Material to process: Begin
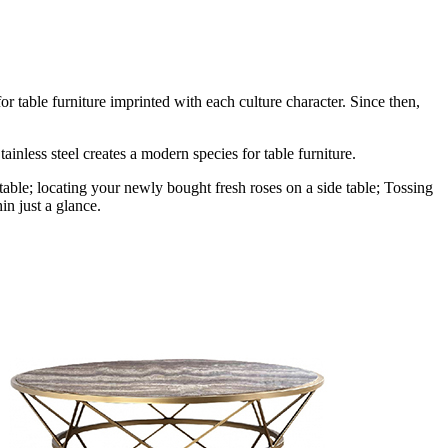
r table furniture imprinted with each culture character. Since then,
ainless steel creates a modern species for table furniture.
table; locating your newly bought fresh roses on a side table; Tossing
in just a glance.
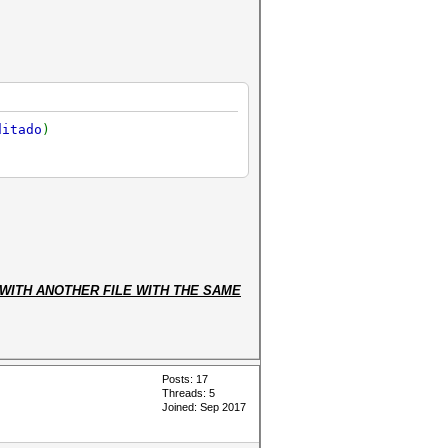
ditado
)
WITH ANOTHER FILE WITH THE SAME
Posts: 17
Threads: 5
Joined: Sep 2017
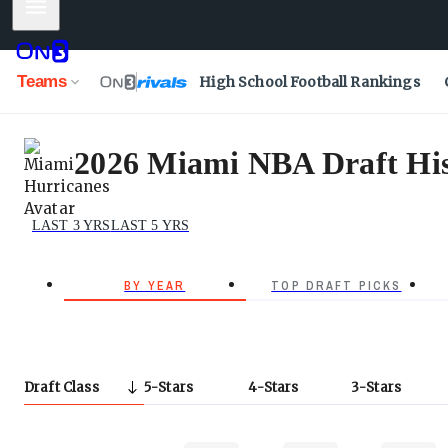
Mobile Menu
Teams
High School Football Rankings
2026 Miami NBA Draft His
LAST 3 YRS
LAST 5 YRS
BY YEAR
TOP DRAFT PICKS
Draft Class
5
Stars
4
Stars
3
Stars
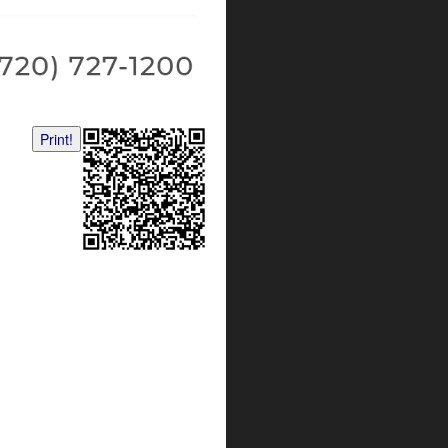
Print!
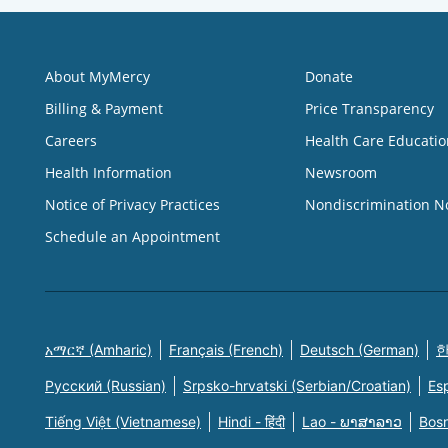
About MyMercy
Donate
Billing & Payment
Price Transparency
Careers
Health Care Educatio
Health Information
Newsroom
Notice of Privacy Practices
Nondiscrimination N
Schedule an Appointment
አማርኛ (Amharic)
Français (French)
Deutsch (German)
한
Русский (Russian)
Srpsko-hrvatski (Serbian/Croatian)
Es
Tiếng Việt (Vietnamese)
Hindi - हिंदी
Lao - ພາສາລາວ
Bosn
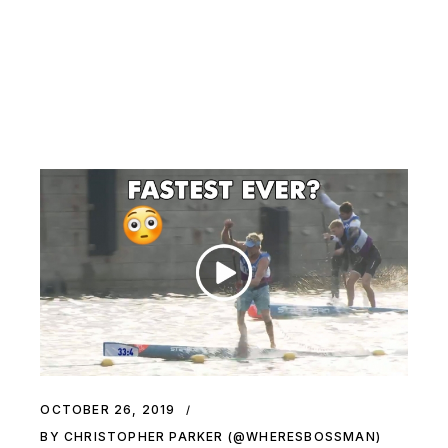
OCTOBER 26, 2019
BY CHRISTOPHER PARKER (@WHERESBOSSMAN)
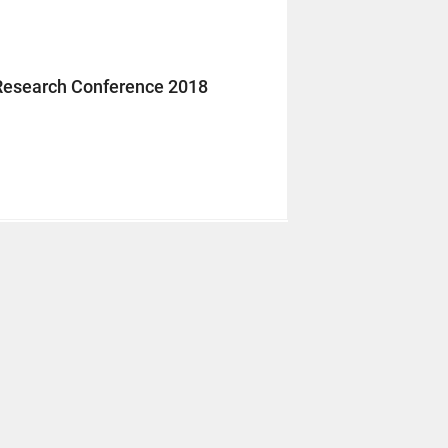
Research Conference 2018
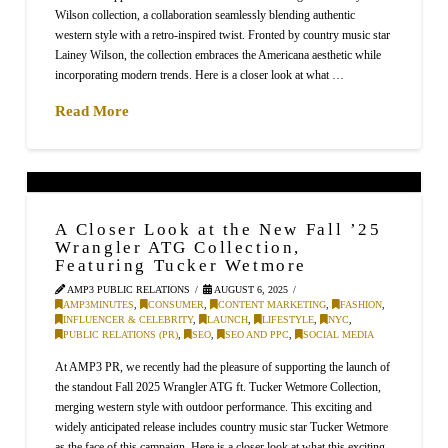
Wilson collection, a collaboration seamlessly blending authentic
western style with a retro-inspired twist. Fronted by country music star
Lainey Wilson, the collection embraces the Americana aesthetic while
incorporating modern trends. Here is a closer look at what …
Read More
A Closer Look at the New Fall ’25
Wrangler ATG Collection,
Featuring Tucker Wetmore
AMP3 PUBLIC RELATIONS
AUGUST 6, 2025
AMP3MINUTES
,
CONSUMER
,
CONTENT MARKETING
,
FASHION
,
INFLUENCER & CELEBRITY
,
LAUNCH
,
LIFESTYLE
,
NYC
,
PUBLIC RELATIONS (PR)
,
SEO
,
SEO AND PPC
,
SOCIAL MEDIA
At AMP3 PR, we recently had the pleasure of supporting the launch of
the standout Fall 2025 Wrangler ATG ft. Tucker Wetmore Collection,
merging western style with outdoor performance. This exciting and
widely anticipated release includes country music star Tucker Wetmore
as the face of this campaign. Here is a closer look at what this exciting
Material to process: End
- _Request_:
Reproduce the stretch from the line containing "Research Conference 2018" through the end of the items, changing "Wrangler" to "Lee" and keeping every other part the same. Omit the pictures from the answer.

- _Worked solution_:
Research Conference 2018
Wilson collection, a collaboration seamlessly blending authentic
western style with a retro-inspired twist. Fronted by country music star
Lainey Wilson, the collection embraces the Americana aesthetic while
incorporating modern trends. Here is a closer look at what …
Read More
A Closer Look at the New Fall ’25
Lee ATG Collection,
Featuring Tucker Wetmore
AMP3 PUBLIC RELATIONS
AUGUST 6, 2025
AMP3MINUTES
,
CONSUMER
,
CONTENT MARKETING
,
FASHION
,
INFLUENCER & CELEBRITY
,
LAUNCH
,
LIFESTYLE
,
NYC
,
PUBLIC RELATIONS (PR)
,
SEO
,
SEO AND PPC
,
SOCIAL MEDIA
At AMP3 PR, we recently had the pleasure of supporting the launch of
the standout Fall 2025 Lee ATG ft. Tucker Wetmore Collection,
merging western style with outdoor performance. This exciting and
widely anticipated release includes country music star Tucker Wetmore
as the face of this campaign. Here is a closer look at what this exciting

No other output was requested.